If you’re one of our Users, you will collect personal information about your End Users. For example, using selfie check-in you will ask your End Users to provide their name, email address, and cell phone number so that you can send them their image gallery.

Users are solely responsible for complying with any laws and regulations that apply to their collection and use of End Users’ information, including personal information they collect about End Users using NowCandid, or using NowCandid services.

Users must publish their own privacy policies and comply with them. We’re not liable for Users' relationship with End Users or how they collect and use personal information about End Users (even if they collect personal information using NowCandid's tools, services, or functionalities) and we won’t provide Users or End Users with any legal advice regarding such matters.

We are also not liable for how Users use any contact information they have collected from End Users or other individuals using means outside of the data collection systems we provide. If Users use independently gathered or acquired contact information with our system, it is the Users' responsibility to ensure they have permission to market to the End Users and other individuals to which that contact information belongs.

We do not keep or store any User or End User biometric information regarding photo content for photos uploaded to NowCandid.
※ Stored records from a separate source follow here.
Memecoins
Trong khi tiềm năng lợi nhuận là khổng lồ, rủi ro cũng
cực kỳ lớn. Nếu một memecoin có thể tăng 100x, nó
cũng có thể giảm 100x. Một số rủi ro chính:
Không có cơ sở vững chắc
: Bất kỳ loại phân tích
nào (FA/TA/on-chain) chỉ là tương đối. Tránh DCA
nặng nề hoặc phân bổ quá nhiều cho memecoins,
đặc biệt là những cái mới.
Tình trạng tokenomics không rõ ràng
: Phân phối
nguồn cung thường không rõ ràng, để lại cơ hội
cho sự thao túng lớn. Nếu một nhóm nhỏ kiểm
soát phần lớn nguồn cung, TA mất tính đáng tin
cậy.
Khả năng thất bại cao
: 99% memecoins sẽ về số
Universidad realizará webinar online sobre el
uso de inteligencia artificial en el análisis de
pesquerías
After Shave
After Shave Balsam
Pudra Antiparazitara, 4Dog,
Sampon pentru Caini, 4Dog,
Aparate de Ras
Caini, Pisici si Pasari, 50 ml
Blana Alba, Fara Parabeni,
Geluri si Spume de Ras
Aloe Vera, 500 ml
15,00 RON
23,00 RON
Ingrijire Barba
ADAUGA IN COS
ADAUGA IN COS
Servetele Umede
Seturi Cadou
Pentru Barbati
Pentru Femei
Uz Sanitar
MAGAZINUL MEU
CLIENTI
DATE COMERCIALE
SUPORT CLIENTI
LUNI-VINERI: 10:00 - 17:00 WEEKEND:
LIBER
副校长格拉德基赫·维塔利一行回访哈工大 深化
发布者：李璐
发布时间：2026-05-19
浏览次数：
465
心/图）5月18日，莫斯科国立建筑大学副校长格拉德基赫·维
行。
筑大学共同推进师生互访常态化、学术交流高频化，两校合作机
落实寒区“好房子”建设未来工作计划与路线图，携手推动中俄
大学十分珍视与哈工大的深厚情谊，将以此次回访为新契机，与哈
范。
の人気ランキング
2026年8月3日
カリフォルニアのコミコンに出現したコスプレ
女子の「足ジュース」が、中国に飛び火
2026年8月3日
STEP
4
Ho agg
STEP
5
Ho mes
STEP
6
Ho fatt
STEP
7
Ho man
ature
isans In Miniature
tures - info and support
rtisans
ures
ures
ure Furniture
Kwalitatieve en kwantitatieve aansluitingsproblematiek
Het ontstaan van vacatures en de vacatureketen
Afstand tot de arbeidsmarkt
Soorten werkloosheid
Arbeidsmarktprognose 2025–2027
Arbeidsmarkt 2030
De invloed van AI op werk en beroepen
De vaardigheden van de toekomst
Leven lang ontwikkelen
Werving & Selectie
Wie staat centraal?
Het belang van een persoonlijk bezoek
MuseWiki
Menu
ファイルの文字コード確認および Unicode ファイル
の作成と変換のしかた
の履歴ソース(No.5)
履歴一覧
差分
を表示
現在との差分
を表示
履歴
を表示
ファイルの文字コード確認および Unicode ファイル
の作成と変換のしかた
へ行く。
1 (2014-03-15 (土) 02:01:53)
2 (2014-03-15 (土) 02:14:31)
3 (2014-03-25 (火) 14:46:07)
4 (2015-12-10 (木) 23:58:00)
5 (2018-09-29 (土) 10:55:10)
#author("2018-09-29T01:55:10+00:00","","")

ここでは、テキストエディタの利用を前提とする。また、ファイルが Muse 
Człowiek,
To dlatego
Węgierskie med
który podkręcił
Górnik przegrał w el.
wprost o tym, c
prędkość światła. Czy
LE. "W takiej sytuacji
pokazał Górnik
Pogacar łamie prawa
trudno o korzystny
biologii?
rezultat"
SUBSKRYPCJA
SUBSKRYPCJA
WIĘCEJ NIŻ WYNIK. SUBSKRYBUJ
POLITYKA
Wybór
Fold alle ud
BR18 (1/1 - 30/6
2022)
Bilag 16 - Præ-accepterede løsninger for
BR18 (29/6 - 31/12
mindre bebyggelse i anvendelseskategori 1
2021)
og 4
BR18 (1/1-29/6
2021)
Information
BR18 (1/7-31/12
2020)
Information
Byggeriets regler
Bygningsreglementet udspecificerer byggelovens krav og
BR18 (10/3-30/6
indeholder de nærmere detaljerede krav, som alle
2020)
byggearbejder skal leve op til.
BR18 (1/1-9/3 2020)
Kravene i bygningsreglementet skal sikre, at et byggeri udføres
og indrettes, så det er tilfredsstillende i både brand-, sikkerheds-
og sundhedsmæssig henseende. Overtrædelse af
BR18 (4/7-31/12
Any face matching that takes place is our face matching software provider simply pairing photos based on similarity within a single Event, with no information such as assumed age, gender, race, hair color, or anything similar being collected. In addition, no face matching is done at a service level, account level, or any level besides Event level.

An End User's face is briefly 'used' by our face matching software provider in a non-storage process, but biometric information is not viewed, stored, retained, or otherwise kept by NowCandid or Candid Color Systems, Inc. Our face match software provider does not use any face information to 'identify' any people in photos, it simply pairs faces together and does not collect or store biometric information or provide it to NowCandid or any other party.

Once our face matching software provider has grouped images together by face (without any regard for the identity of those in the photo) that information is deleted by the face matching software provider. NowCandid and Candid Color Systems, Inc. do not have the information and are thus, unable to delete it. The face matching software provider may utilize images for repeated non-storage face matching processes for up to 100 hours after the start time of a User's NowCandid Event (and only on Events where Face Matching is being used).

11. Updates to this Privacy Policy

We’ll update this Privacy Policy from time to time to reflect changes in technology, law, our business operations, or any other reason we determine is necessary or appropriate. When we make changes, we’ll update the “Last material changes” at the top of the Privacy Policy and post it on our site(s). If we make material changes to it or the ways we process personal information, we’ll notify you (by, for example, prominently posting a notice of the changes on our site(s) before they take effect or directly sending you a notification).

We encourage you to check back periodically to review this Privacy Policy for any changes since your last visit. This will help ensure you better understand your relationship with us, including the ways we process your personal information.